35

Biz:

"Ey Âdem, sen ve zevcen cennete yerleşin, orada nerede olursanız bol bol yiyin; ancak şu ağaca yaklaşmayın; sonra zâlimlerden olursunuz” demiştik.

"Ey Âdem, sen ve zevcen cennete yerleşin": Zevci Havva’dır.

Ferrâ’ şöyle demiştir: Hicazlılar erkeğin karısına zevç derler, ezvac olarak da çoğul yaparlar. Temim ile Kays’in çoğu ve Necitliler ise: Zevce derler ve zevcat şeklinde çoğul yaparlar.

Şair şöyle demiştir:

Zevcemi kışkırtanlar,

Bir sürü aslanın üzerine yürüyüp de idrarını almak isteyene benzerler.

Ebû'l - Cerrah da bana şöyle bir şiir aktardı:

Arkadaşım, bütün zevce sahiplerini ulaştır ki,

Kuyruk koptuğu zaman bir daha dikilmez.

Âdem’in yerleştiği cennet hakkında da iki görüş vardır:

Birincisi: Adn cennetidir.

İkincisi: Huld cennetidir. Rağed ise, bol ve çok rızk demektir. Erğade fulanun denir ki, bolluğa ve genişliğe çıktı demektir.

"Şu ağaca yaklaşmayın": Yani meyvesini yemeye, yoksa yanına yaklaşmayın, değildir.

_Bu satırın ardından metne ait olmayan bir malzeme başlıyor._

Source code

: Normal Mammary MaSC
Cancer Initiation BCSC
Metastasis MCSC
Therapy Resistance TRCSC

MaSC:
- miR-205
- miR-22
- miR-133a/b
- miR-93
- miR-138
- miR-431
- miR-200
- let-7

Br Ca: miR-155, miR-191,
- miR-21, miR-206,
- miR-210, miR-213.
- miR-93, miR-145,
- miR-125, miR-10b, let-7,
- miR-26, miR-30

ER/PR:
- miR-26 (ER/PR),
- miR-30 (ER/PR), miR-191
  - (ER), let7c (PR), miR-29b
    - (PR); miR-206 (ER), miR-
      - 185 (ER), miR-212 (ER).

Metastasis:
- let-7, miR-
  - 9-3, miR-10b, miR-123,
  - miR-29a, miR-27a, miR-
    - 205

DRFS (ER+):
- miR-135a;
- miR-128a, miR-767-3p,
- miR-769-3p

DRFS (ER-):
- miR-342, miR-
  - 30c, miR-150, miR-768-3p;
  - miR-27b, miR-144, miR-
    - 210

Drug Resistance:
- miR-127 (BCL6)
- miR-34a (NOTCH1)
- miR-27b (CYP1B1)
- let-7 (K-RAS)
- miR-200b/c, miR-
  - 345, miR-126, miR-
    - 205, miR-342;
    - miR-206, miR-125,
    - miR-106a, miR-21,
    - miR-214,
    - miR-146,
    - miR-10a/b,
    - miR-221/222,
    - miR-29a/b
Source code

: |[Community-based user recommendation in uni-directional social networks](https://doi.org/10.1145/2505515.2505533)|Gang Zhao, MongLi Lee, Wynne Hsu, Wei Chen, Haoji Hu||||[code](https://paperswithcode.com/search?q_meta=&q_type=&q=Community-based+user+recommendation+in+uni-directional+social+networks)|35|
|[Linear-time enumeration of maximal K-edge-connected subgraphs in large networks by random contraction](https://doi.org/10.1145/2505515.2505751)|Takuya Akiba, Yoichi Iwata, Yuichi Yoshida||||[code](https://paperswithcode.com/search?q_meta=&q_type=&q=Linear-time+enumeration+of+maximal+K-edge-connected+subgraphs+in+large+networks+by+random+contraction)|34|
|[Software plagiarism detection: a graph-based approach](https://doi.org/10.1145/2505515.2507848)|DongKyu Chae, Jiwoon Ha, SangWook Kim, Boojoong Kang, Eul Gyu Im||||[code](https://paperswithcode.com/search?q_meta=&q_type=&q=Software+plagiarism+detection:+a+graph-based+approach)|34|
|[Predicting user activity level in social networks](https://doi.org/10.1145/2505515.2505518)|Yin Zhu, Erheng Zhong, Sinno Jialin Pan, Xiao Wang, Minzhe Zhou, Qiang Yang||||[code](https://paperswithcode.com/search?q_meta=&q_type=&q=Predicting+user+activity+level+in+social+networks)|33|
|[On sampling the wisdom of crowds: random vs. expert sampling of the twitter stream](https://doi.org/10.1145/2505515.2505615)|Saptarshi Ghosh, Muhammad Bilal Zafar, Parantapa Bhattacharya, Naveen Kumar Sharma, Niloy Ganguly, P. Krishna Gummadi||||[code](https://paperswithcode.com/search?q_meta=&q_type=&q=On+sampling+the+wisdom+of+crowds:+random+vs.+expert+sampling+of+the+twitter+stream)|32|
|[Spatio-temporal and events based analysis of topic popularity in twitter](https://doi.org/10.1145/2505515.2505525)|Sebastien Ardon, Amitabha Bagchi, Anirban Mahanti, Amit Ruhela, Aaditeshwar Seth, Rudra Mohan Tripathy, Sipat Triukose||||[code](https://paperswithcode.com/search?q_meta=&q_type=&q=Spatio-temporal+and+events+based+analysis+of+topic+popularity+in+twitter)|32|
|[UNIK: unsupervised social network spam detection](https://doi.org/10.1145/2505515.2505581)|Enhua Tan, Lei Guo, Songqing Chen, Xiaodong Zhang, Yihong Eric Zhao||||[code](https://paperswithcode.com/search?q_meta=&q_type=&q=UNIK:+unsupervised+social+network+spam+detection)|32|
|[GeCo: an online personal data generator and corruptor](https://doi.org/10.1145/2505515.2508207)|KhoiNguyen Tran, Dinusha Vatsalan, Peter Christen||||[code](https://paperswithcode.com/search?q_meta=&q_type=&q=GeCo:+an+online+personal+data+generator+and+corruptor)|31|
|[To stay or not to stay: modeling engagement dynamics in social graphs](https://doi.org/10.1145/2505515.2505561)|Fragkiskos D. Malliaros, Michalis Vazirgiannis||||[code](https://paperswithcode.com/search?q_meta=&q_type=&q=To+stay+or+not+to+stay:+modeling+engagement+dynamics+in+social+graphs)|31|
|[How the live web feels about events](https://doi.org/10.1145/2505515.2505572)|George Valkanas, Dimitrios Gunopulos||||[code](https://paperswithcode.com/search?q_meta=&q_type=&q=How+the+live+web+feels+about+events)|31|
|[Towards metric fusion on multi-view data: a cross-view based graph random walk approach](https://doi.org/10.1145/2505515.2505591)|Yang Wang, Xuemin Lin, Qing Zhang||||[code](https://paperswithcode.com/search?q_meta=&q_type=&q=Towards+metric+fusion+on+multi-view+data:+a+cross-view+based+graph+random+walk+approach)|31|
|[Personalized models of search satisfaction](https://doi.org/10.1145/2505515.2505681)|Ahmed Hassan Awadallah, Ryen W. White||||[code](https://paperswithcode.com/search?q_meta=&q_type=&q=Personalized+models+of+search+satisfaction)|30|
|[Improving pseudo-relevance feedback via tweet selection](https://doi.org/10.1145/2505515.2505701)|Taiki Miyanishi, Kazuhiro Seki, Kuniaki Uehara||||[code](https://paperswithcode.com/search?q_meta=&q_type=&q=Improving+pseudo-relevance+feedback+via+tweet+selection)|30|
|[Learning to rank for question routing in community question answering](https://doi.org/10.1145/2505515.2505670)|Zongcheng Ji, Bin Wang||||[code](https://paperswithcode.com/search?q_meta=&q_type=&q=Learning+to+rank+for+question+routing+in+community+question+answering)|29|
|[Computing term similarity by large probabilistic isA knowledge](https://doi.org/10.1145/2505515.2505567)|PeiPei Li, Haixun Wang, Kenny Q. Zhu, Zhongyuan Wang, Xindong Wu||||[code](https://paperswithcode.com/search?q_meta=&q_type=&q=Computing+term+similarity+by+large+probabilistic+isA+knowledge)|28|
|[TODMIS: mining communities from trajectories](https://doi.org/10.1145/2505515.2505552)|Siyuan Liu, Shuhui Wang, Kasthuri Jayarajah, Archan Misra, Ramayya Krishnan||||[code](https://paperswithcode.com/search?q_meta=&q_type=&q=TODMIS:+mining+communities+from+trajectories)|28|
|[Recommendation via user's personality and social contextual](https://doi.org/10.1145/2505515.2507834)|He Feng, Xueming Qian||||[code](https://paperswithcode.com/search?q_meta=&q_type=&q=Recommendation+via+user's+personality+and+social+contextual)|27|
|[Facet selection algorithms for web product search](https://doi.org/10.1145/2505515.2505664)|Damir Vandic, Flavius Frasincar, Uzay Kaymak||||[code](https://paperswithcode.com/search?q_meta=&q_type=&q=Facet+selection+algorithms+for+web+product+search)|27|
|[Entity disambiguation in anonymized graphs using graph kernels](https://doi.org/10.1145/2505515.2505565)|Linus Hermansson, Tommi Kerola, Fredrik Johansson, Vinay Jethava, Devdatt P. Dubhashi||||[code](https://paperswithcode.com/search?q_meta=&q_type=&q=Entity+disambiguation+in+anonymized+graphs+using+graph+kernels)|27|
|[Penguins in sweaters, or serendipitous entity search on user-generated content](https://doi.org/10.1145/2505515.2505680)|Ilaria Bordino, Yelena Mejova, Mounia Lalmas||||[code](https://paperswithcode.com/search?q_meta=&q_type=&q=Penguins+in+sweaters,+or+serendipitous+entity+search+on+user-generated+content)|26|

Ağaç hakkında da altı görüş vardır:

Birincisi: O buğday başağıdır, İbn Abbâs, Abdullah b. Selam, Ka’bu’l - Ahbar, Vehb b. Münebbih, Katâde, Atıyye el - Ufi, Muharib b. Disar ve Mukâtil bu görüştedirler.

İkincisi: Asma ağacıdır, bu da İbn Mes’ûd, İbn Abbâs, Said b. Cübeyr ve Ca'de b. Hubeyre’den rivayet edilmiştir.

Üçüncüsü: İncir ağacıdır, bu da Hasen, Atâ’ b. Ebi Rebah ve İbn Cüreyç’ten rivayet edilmiştir.

Dördüncüsü: O ilim ağacıdır, bunu da Ebû Salih, İbn Abbâs’tan nakletmiştir.

Beşincisi: Kâfur ağacıdır, bu da Ali b. Ebi Talib’ten nakledilmiştir.

Altıncısı: Hurma ağacıdır, bu da Ebû Mâlik’ten rivayet edilmiştir.

Vehb b. Münebbih'den yedinci bir yorum zikredilmiştir, onun huld (ölümsüzlük) ağacı olduğu söylenmiştir. Söz ağacın cinsi üzerindedir.

"Sonra zâlimlerden olursunuz":

İbn Enbari şöyle demiştir: Zulüm, bir şeyi yerinin dışına koymaktır. Zalemerrecüle sikaehu denir ki, kırbanın içindeki süt iyice yoğunlaşmadan birine içirmektir.

Şair de şöyle demiştir:

Süt kırbasının şikâyeti beni hiç endişelendirmedi,

Ona zulmettim, açıktan zulmetmemde de sevap vardır.

Ona zulmetmesi, yağı çıkmadan, yani yoğurt olmadan içirmektir.

Araplar: O yılandan daha zalimdir, derler, çünkü o kendinin kazmadığı deliğe girer, orada kalır. Su dereye zulmetti denir ki, daha önce varmadığı yere varmasıdır.

Eğer: "Özellikle o ağacın yasaklanmasında ne hikmet vardı?” denilirse, şöyle cevap verilir: Bu Allahü teâlâ’nın irade ettiği bir denemedir. Ebû’l - Âliyye de şöyle demiştir: Cennet ağaçları arasında yalnız onun posası vardı, ondan yiyince, kendisine: Buradan çık, posanı (dışkını) atacak bir yer bul, dediler.